A panel of scientists, the Science Integration Team, produced a document for the project. A separate panel of federal agency resource specialists authored the draft environmental impact statement, purportedly based on the science panel’s findings. However, this is where the real story begins. The draft environmental impact statement recommendations are disconnected from the findings of the Science Integration Team.

The science team found that large-diameter trees (old growth) have declined in the basin to levels well below what previously had been estimated. This startling fact does not, however, result in a new protective standard. Rather, there is an absence of standards that protect old-growth trees - a step back from current protections under which no trees larger than 21 inches may be cut unless their distribution exceeds historic levels for a watershed.

Project scientists note that the watershed with the highest ecological integrity also contains the fewest roads.

Similarly, scientists found that roadless and/or wilderness regions are critically important to sustaining native fish and water resources. The science evaluation found that roadless wilderness constitutes 47 percent of the existence value held by society for public lands in the basin; recreation provides 41 percent; logging, 11 percent.

But the draft environmental impact statement turns a blind eye to these findings by allowing roads to be constructed and logging to occur in pristine areas as long as management proceeds “more cautiously.”
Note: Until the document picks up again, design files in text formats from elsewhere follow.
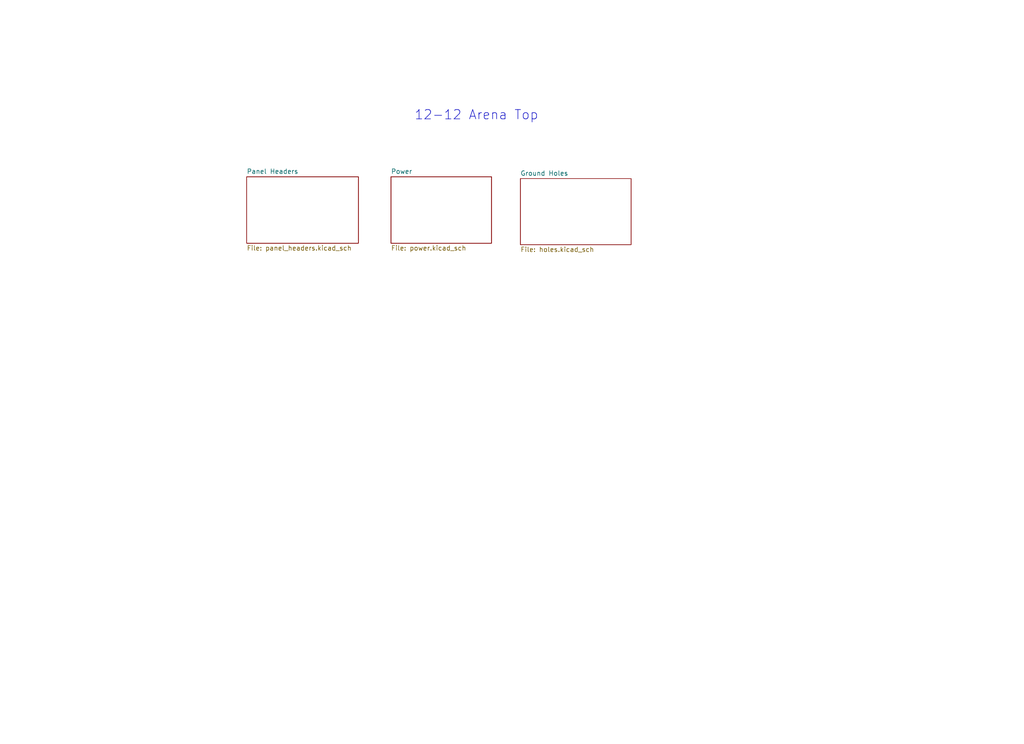
<source format=kicad_sch>
(kicad_sch
	(version 20231120)
	(generator "eeschema")
	(generator_version "8.0")
	(uuid "a2511654-3a17-43f1-8b9e-c45e375533dc")
	(paper "User" 279.4 203.2)
	(title_block
		(date "11 jun 2015")
	)
	(lib_symbols)
	(text "12-12 Arena Top"
		(exclude_from_sim no)
		(at 113.03 33.02 0)
		(effects
			(font
				(size 2.54 2.54)
			)
			(justify left bottom)
		)
		(uuid "5a21ad0e-00ff-4028-aa06-98e7a7edcffd")
	)
	(sheet
		(at 106.68 48.26)
		(size 27.432 18.161)
		(fields_autoplaced yes)
		(stroke
			(width 0.1524)
			(type solid)
		)
		(fill
			(color 0 0 0 0.0000)
		)
		(uuid "17861c68-32c3-4000-8a50-4f303c28fa47")
		(property "Sheetname" "Power"
			(at 106.68 47.5484 0)
			(effects
				(font
					(size 1.27 1.27)
				)
				(justify left bottom)
			)
		)
		(property "Sheetfile" "power.kicad_sch"
			(at 106.68 67.0056 0)
			(effects
				(font
					(size 1.27 1.27)
				)
				(justify left top)
			)
		)
		(instances
			(project "arena_top_12-12"
				(path "/a2511654-3a17-43f1-8b9e-c45e375533dc"
					(page "6")
				)
			)
		)
	)
	(sheet
		(at 141.986 48.768)
		(size 30.226 18.034)
		(fields_autoplaced yes)
		(stroke
			(width 0.1524)
			(type solid)
		)
		(fill
			(color 0 0 0 0.0000)
		)
		(uuid "24a22302-295f-4a79-8162-dc1243f756aa")
		(property "Sheetname" "Ground Holes"
			(at 141.986 48.0564 0)
			(effects
				(font
					(size 1.27 1.27)
				)
				(justify left bottom)
			)
		)
		(property "Sheetfile" "holes.kicad_sch"
			(at 141.986 67.3866 0)
			(effects
				(font
					(size 1.27 1.27)
				)
				(justify left top)
			)
		)
		(instances
			(project "arena_top_12-12"
				(path "/a2511654-3a17-43f1-8b9e-c45e375533dc"
					(page "6")
				)
			)
		)
	)
	(sheet
		(at 67.31 48.26)
		(size 30.48 18.161)
		(fields_autoplaced yes)
		(stroke
			(width 0.1524)
			(type solid)
		)
		(fill
			(color 0 0 0 0.0000)
		)
		(uuid "ad9c294f-d898-4a63-8d96-c5c7fb69f139")
		(property "Sheetname" "Panel Headers"
			(at 67.31 47.5484 0)
			(effects
				(font
					(size 1.27 1.27)
				)
				(justify left bottom)
			)
		)
		(property "Sheetfile" "panel_headers.kicad_sch"
			(at 67.31 67.0056 0)
			(effects
				(font
					(size 1.27 1.27)
				)
				(justify left top)
			)
		)
		(instances
			(project "arena_top_12-12"
				(path "/a2511654-3a17-43f1-8b9e-c45e375533dc"
					(page "2")
				)
			)
		)
	)
	(sheet_instances
		(path "/"
			(page "1")
		)
	)
)

</source>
Under the proposed action, roads do not even have to be counted as long as they are closed by gate or earthen barrier. This means that once a “cautiously” built road is gated, another can be built nearby to replace it. And this also means that wilderness values will cease to exist. Roads, whether open or gated, are accessible to off-road vehicles and still have an impact on wildlife, water quality and fisheries. They must, therefore, be counted.

The Interior Columbia Basin Ecosystem Management Project looked at only four types of employment in its analysis: timber, ranching, recreation and restoration. Draft environmental impact statement calculations estimate that 108,000 jobs on the East Side are associated with recreation on federal public lands, compared with 3,105 in logging and milling.

The Science Integration Team found that 80 percent of eastern Oregon and Washington rangelands have “low ecological integrity.” In addition, it acknowledges that grazing has had - and will continue to have - negative environmental impacts on aquatic ecosystems. But the draft environmental impact statement ignores these revelations, making no changes in current grazing standards or livestock numbers.

Clearly, there is a noticeable disconnect between the science findings and the draft environmental impact statement. Shortcomings in the science findings, including such huge discrepancies as a determination of wildlife viability; lack of standards to protect soils, reduce cattle damage and stop the spread of noxious weeds further diminishes the credibility of the draft environmental impact statement alternatives.

In general, the project’s findings confirm what conservationists have warned for years: The ecosystem is damaged, and management must change if these trends are to be reversed.

The disconnect between the science findings and the preferred management direction will result in further environmental degradation. At the root of this disconnect is the overt implication that Earth’s ecosystems cannot maintain themselves without the intervention of chain saw and bulldozer.

The project’s final environmental impact statement will not be released until sometime in 1998. Changes must be made to correct inherent deficiencies in the draft environmental impact statement. This can be done only through the issuance of a supplementary environmental impact statement, with public comment, before a credible, scientifically based final environmental impact statement and decision document are released.